I first heard about the Basic Arch Shaped Sock pattern (by Marlowe Crawford) on the Y Knit podcast (episode 18). I was intrigued enough to jot it down on my Sock Summit spreadsheet and seek it out at the booth for A Verb for Keeping Warm. This sock is knit from the cuff down. The leg, heel flap, and heel turn are exactly like my basic sock recipe. The decreases on the foot are different, though. They are shaped so that the sock hugs the arch of the foot (this is actually achieved by a series of increases and decreases, not just decreases, like on a standard sock). See? This shaping means that the top of the foot features a nice v shape:And the bottom is full of surprises: I like this sock a lot, but I had some issues knitting it:
- The pattern is written for dpns and I wanted to use 2 circulars. There were some translation issues (of my own making, since I chose to go this route).
- There were some errors on the heel flap directions. Next time I’ll follow my standard instructions. (There was also a discrepancy between the written instructions and the chart.)
- The pattern calls for 16 stitches to be picked up on each edge of the heel flap. In order to pick up all the slipped stitches and avoid holes in this area, I needed to pick up 20 stitches on each side. I knew from experience that it would not do to only pick up 16, so I went ahead with 20.

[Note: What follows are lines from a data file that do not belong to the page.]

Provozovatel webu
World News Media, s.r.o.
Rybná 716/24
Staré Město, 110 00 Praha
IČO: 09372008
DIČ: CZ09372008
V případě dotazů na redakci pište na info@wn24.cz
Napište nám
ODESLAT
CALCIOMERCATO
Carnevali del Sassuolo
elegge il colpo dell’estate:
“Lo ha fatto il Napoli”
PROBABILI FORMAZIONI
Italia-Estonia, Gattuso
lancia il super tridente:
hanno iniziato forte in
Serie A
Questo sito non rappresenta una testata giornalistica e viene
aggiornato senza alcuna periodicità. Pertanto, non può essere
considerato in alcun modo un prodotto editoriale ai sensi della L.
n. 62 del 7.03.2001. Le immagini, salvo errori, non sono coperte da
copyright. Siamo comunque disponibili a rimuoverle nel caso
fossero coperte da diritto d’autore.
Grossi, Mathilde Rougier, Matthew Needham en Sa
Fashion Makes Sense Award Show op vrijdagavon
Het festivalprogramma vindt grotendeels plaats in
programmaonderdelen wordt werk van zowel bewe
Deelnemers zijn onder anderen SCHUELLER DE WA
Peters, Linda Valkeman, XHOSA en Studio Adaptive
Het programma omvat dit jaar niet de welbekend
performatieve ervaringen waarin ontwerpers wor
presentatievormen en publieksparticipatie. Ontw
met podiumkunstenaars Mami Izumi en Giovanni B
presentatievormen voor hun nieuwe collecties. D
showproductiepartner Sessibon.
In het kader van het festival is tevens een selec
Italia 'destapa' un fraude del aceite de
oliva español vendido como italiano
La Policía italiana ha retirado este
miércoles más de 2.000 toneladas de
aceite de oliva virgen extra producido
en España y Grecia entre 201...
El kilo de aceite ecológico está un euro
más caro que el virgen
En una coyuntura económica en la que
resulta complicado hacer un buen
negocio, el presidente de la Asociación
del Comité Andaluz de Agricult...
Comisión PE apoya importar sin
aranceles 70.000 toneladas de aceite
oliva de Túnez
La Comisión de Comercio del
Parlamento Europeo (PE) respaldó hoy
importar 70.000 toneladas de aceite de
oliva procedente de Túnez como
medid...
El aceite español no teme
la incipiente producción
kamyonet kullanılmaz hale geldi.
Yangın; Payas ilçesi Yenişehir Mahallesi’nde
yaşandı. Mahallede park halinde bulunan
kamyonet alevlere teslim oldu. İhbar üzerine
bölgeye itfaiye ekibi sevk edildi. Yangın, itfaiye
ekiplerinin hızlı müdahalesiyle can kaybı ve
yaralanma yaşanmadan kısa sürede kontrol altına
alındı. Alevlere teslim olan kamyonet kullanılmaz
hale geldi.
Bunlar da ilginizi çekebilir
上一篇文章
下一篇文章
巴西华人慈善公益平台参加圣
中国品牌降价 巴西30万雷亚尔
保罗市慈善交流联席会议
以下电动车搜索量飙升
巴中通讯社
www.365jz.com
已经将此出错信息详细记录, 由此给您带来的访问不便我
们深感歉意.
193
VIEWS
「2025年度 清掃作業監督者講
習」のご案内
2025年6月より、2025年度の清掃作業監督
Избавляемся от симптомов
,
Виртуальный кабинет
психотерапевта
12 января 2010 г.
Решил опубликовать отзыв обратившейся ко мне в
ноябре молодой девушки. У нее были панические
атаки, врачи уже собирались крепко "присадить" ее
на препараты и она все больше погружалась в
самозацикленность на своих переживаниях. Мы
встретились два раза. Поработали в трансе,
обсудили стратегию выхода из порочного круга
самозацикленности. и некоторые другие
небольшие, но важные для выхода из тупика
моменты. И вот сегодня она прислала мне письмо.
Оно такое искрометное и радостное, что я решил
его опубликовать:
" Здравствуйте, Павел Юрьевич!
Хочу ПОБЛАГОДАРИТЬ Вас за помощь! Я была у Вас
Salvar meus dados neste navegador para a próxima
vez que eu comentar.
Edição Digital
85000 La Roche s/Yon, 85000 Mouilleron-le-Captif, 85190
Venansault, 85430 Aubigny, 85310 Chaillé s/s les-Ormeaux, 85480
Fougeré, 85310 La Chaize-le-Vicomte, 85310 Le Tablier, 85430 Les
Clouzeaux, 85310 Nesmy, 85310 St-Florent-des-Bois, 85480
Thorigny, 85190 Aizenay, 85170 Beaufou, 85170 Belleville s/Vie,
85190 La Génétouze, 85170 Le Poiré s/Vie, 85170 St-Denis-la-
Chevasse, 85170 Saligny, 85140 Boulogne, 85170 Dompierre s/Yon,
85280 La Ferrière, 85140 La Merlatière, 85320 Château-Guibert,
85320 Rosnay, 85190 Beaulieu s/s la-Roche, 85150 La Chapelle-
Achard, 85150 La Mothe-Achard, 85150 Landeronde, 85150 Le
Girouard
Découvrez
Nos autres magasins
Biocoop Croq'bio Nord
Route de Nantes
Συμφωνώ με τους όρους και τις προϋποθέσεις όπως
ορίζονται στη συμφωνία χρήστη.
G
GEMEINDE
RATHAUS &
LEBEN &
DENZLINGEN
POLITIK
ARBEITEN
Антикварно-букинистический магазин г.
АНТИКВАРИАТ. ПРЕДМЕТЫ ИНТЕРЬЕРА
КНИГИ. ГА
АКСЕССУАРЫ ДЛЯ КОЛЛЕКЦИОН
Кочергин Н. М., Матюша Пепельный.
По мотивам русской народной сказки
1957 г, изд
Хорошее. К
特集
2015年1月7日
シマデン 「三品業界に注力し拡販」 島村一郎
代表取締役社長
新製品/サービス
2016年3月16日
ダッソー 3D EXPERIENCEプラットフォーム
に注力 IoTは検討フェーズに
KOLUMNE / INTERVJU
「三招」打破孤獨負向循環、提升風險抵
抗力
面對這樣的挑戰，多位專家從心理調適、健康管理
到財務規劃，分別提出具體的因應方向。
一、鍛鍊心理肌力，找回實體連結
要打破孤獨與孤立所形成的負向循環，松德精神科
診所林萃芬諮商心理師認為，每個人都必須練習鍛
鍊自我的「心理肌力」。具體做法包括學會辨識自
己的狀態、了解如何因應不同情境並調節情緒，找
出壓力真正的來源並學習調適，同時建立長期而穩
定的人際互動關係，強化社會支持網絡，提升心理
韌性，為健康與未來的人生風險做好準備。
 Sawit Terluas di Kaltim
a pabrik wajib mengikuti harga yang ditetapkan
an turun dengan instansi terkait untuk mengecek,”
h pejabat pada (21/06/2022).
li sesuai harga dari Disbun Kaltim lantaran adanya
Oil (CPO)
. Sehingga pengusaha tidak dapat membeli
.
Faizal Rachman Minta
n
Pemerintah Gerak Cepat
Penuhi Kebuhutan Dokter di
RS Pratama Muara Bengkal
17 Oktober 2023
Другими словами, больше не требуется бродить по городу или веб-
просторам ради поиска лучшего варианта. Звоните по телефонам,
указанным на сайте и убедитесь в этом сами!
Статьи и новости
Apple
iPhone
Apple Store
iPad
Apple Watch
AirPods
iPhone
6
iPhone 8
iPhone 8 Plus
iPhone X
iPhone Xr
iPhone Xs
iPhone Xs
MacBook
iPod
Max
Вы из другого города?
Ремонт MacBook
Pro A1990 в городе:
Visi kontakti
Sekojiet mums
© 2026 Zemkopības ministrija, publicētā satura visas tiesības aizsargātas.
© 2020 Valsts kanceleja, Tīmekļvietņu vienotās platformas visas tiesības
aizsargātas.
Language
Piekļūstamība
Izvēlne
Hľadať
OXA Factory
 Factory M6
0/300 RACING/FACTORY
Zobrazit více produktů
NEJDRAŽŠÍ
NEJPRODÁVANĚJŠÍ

- Once I had more stitches than the pattern called for, I wasn’t completely sure how to adjust the placement of the increases and decreases in the foot. I decided to do my regular decreases (SSK one stitch in from the beginning of the row, K2tog one stitch in from the end of the row, every other row) until my stitch count matched that of the pattern, and then proceed with the pattern. This meant that the arch shaping began further away from the heel and closer to the toe of the sock. Once I got the hang of it, I was prepared to rip it back to the heel flap and begin again, except…
- …that the sole fit comfortably even so! So I continued.
- This meant that my toe decrease began just a few rounds after all the arch shaping ended, which I think distorted my usually elegant star toe. I think the regular trapezoidal toe might be better with this sock for this reason (and it is what the pattern calls for – I just always substitute the star toe).
I’m going to knit sock #2 to match sock #1. But I’m anxious to begin another pair and make some adjustments. The arch shaping really is pleasing. And since the sock is almost entirely stockinette, it knit up rather quickly.
Steven bought the corresponding men’s sock pattern, Oliver. I’m anxious to hear his report.